Движение завораживало, мельтешение гипнотизировало. Рисовалось на стенке причудливыми картинками. Но боль, коварная, снова вырвала из полусна-полудрёмы. Он увидел на стене гигантского таракана, который лениво подставлял теплу жирные крылья. Таракан смотрел на него, улыбался, и вдруг зашептал зловеще: «Умрёшь, врёшь, умрёшь…». И эхом ему откликнулся ветер за окном, зашипев листвой, каждой травинкой: «Умрёшь…».

Как за спасительную соломинку он ухватился взглядом  - букет на тумбочке. Цветы ласково, мило кивали своими яркими бутончиками. Ясными глазами незнакомой девушки гнали боль прочь.
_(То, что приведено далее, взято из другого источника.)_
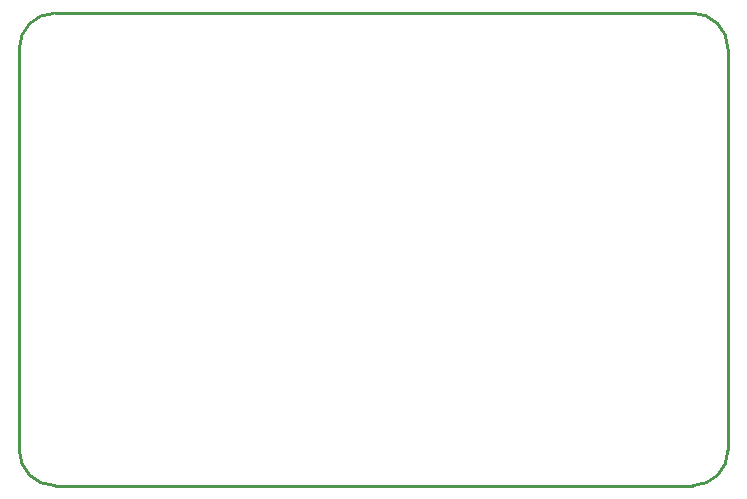
<source format=gko>
G04 Layer: BoardOutlineLayer*
G04 EasyEDA v6.5.39, 2023-12-21 10:53:13*
G04 3e67a15472894c6e83902e6d43e54a9e,2402692d15bd446891542ced5281a4ad,10*
G04 Gerber Generator version 0.2*
G04 Scale: 100 percent, Rotated: No, Reflected: No *
G04 Dimensions in millimeters *
G04 leading zeros omitted , absolute positions ,4 integer and 5 decimal *
%FSLAX45Y45*%
%MOMM*%

%ADD10C,0.2540*%
D10*
X0Y-3699992D02*
G01*
X0Y-299999D01*
X5699988Y-3999992D02*
G01*
X299999Y-3999992D01*
X5999988Y-299999D02*
G01*
X5999988Y-3699992D01*
X299999Y0D02*
G01*
X5699988Y0D01*
G75*
G01*
X5699989Y0D02*
G02*
X5999988Y-299999I0J-299999D01*
G75*
G01*
X5999988Y-3699993D02*
G02*
X5699989Y-3999992I-299999J0D01*
G75*
G01*
X299999Y-3999992D02*
G02*
X0Y-3699993I0J299999D01*
G75*
G01*
X0Y-299999D02*
G02*
X299999Y0I299999J0D01*

%LPD*%
M02*

</source>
Он стонал, жмурился, пытаясь выжать из глаз слезинки, что мешали ему видеть её. Липким солёным ресницам удалось – боль ненадолго отступила.

Нежные колокольчики, девочки ромашки, ещё какие-то красные, названия которых он не знал. Потихоньку он начал считать. Раз бутончик, два, три  - почти совсем не раскрытый…пять…восемь…двадцать шесть. Двадцать шесть, двадцать шесть. Чётное число. Как покойнику. Значит ли, что он уже умер. Умер. Умер. Ну должен же быть где-то ещё один, хоть самый маленький цветочек…

«Умрёшь», - шептали ветер, листья и бутоны.
«Умрёшь», - шептал таракан.
«…умрёшь», - шептала коварно вернувшаяся боль…

***

Я вышла из больницы. Страшный диагноз – разрыв сердца. И это почти перед самым выздоровлением. Нелепость, как и тот таракан, что залез ко мне на ладонь.